WHAT IF—the accountant found a rope.
WHAT IF—the rope was bloodied.

Well, we can either bring in a detective, kill someone else or we can have the cowgirl and the accountant live happily ever after.

In my cozy mystery Dog Gone, a cleaning lady becomes aware of a dog-napping ring and ends up being kidnapped!  To research this story, I attended the River City dog show. And watched a psychic and a masseuse work with dogs. For real.

See you don’t have to reach far to find fodder for a story. That’s how we do it, Radical Readers. We spot a unique situation and mutter “WHAT IF…..” then let the characters take the lead.Come along with us, pardners. We'd love to have you!


Eileen Key retired after teaching school for thirty years.

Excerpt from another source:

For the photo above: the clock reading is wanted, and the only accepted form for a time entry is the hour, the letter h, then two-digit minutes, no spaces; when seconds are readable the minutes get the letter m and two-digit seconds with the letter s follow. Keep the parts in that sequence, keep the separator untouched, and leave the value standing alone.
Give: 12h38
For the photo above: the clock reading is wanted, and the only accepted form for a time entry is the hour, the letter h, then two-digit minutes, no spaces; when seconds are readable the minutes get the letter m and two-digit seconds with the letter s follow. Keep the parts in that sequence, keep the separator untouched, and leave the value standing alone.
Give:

She is a freelance writer and editor, with two mysteries and three novellas published. She is a member of American Christian Fiction Writers.  Mother of three, grandmother of four, Eileen resides in San Antonio, Texas.


  1. Yeehaw Eileen. You have me ready yo buy your book so you better write it.
    Those what is's come in handy

    1. I had a release yesterday: Threads of Time, Kindled on Amazon.

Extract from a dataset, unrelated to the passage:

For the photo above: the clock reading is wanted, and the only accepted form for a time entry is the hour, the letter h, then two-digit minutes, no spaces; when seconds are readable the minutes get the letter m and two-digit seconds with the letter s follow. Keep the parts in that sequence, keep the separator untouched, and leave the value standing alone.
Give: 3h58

  2. I don't think I've ever met someone who's related to a rodeo clown. Great photo too! (Is that a real person falling on their head in the background? Hope they're alright!)
    Story Stew. Love it.

    1. A very real person. Another unique personality for sure.

  3. "What if?" = a writer's best friend. Love this post, Eileen.

  4. I recently read a rodeo romance by Roxanne Rustand that included two rodeo clown characters. I really enjoyed it. Guess I'd better go look your titles up. :)

  5. Eileen, aaaw, thanks for reading my Westerns and giving me a big "Yee-Haw" in your article. At a rodeo in Lakeland, FL, hubby and I experienced one of your "What-if's." After a bull dumped his rider, the bull decided to jump the barrier separating the audience from the arena. That dang critter trotted right up the steps, blowing snot all over panicked spectators. Thank goodness for cowboys and rodeo bull-fighters, and thank goodness no one was hurt. Enjoyed your post.

  6. It's nice to step out of our comfort zone when doing research for a book. What would we do without, "What- If"?

  7. I'm looking forward to my visit to San Antonio, even more than before. I'm a believer in What if - makes a good story possible. Thank you, Eileen.